Only one stretch of the data below is wanted: the lines starting at the one with "index mcp: (178, 543)" and ending at the one with "pinky tip: (519, 482)", both included, given again exactly.

━━━━━ EXTRACTED DATA

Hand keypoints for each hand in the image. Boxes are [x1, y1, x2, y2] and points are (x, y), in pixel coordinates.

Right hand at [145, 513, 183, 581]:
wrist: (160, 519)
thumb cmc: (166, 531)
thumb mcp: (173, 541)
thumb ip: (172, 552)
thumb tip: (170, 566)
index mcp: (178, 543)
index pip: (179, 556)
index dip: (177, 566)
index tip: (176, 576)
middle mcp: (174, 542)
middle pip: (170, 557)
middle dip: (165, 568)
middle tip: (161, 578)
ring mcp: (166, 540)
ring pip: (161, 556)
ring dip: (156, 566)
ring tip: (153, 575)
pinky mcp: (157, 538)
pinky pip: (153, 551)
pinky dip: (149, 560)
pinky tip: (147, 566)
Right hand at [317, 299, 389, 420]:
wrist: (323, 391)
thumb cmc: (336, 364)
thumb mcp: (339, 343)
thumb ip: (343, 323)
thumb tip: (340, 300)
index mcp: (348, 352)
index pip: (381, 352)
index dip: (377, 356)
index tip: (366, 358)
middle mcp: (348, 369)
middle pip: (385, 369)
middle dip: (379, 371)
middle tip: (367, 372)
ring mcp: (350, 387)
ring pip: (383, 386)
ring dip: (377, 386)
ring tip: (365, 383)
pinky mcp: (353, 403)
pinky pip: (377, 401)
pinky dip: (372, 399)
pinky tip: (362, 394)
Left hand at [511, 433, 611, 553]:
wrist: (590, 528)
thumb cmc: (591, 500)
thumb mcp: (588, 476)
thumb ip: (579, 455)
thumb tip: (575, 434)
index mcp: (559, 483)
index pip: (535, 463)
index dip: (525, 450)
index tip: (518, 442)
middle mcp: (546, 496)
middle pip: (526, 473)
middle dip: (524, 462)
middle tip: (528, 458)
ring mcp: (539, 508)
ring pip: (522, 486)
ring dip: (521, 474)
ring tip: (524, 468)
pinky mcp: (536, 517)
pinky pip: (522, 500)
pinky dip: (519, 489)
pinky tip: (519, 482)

━━━━━━━━━━
━━━━━ EXTRACTED DATA

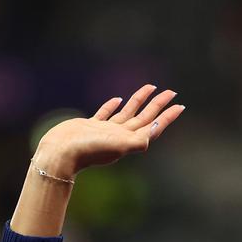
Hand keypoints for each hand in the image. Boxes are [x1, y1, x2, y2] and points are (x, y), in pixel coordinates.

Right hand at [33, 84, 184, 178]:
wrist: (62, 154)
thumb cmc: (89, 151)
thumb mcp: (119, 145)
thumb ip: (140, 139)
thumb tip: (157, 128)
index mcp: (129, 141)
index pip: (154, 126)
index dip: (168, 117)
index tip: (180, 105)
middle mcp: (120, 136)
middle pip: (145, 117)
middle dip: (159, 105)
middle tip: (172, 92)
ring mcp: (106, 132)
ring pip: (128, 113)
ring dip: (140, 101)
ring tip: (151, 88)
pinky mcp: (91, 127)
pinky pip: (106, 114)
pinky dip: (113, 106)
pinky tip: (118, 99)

━━━━━━━━━━
━━━━━ EXTRACTED DATA

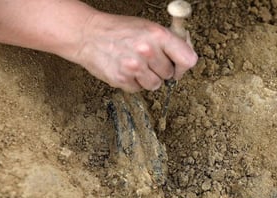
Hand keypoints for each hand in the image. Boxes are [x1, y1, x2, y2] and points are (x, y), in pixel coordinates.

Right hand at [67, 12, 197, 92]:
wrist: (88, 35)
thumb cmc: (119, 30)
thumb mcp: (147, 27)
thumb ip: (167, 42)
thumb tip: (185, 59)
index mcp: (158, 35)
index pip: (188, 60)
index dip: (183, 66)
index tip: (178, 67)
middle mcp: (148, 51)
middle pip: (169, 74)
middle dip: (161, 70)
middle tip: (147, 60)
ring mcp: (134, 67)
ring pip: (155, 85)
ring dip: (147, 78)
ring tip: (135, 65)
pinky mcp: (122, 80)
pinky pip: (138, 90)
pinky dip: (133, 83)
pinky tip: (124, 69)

━━━━━━━━━━

▶ [WORKED SOLUTION]:
index mcp: (178, 543)
index pip: (179, 556)
index dip: (177, 566)
index tip: (176, 576)
middle mcp: (174, 542)
middle pip: (170, 557)
middle dip: (165, 568)
middle tip: (161, 578)
ring mcp: (166, 540)
ring pip: (161, 556)
ring dip: (156, 566)
ring tip: (153, 575)
pinky mcp: (157, 538)
pinky pip: (153, 551)
pinky dip: (149, 560)
pinky tip: (147, 566)
Right hand at [317, 299, 389, 420]:
wrist: (323, 391)
thumb cmc: (336, 364)
thumb mcp: (339, 343)
thumb ip: (343, 323)
thumb tip: (340, 300)
index mcp: (348, 352)
index pip: (381, 352)
index dip: (377, 356)
index tip: (366, 358)
middle mcp: (348, 369)
middle pip: (385, 369)
middle dip: (379, 371)
middle tip: (367, 372)
ring mcp: (350, 387)
ring pip: (383, 386)
ring dip: (377, 386)
ring tip: (365, 383)
pinky mcp: (353, 403)
pinky pip: (377, 401)
pinky dip: (372, 399)
pinky tip: (362, 394)
Left hand at [511, 433, 611, 553]:
wrist: (590, 528)
thumb cmc: (591, 500)
thumb mcp: (588, 476)
thumb ip: (579, 455)
thumb tip: (575, 434)
index mcp: (559, 483)
index pip: (535, 463)
index dip: (525, 450)
index tip: (518, 442)
middle mcp: (546, 496)
middle pip: (526, 473)
middle dip: (524, 462)
middle tip: (528, 458)
ring mcp: (539, 508)
ring pip: (522, 486)
ring dip: (521, 474)
ring tip: (524, 468)
pinky mcp: (536, 517)
pinky pip: (522, 500)
pinky dip: (519, 489)
pinky tip: (519, 482)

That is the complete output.